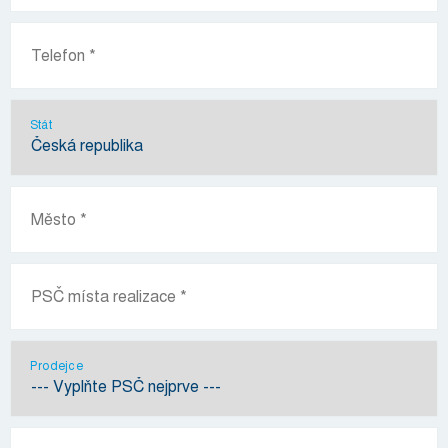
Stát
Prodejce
·····
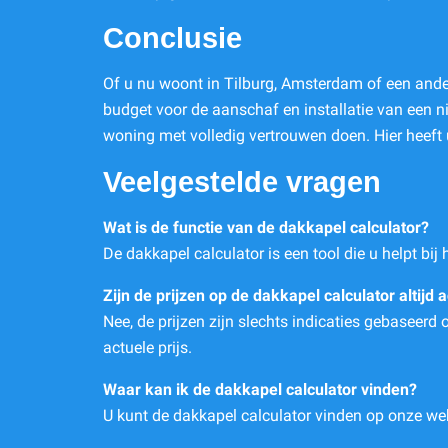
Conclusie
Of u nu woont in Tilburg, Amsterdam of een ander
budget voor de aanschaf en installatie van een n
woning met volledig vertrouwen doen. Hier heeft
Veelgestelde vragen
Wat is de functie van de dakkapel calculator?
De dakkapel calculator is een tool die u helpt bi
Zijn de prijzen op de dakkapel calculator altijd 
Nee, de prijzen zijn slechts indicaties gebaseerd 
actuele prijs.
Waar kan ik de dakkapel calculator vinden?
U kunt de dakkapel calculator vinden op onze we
·····
- _INSTRUCTIONS FOR THE TASK_
Starting at the line that has "Nee, de prijzen" and ending at the line that has "U kunt de dakkapel", please write out the lines above exactly, leaving out all others.

- _YOUR SOLUTION_
Nee, de prijzen zijn slechts indicaties gebaseerd 
actuele prijs.
Waar kan ik de dakkapel calculator vinden?
U kunt de dakkapel calculator vinden op onze we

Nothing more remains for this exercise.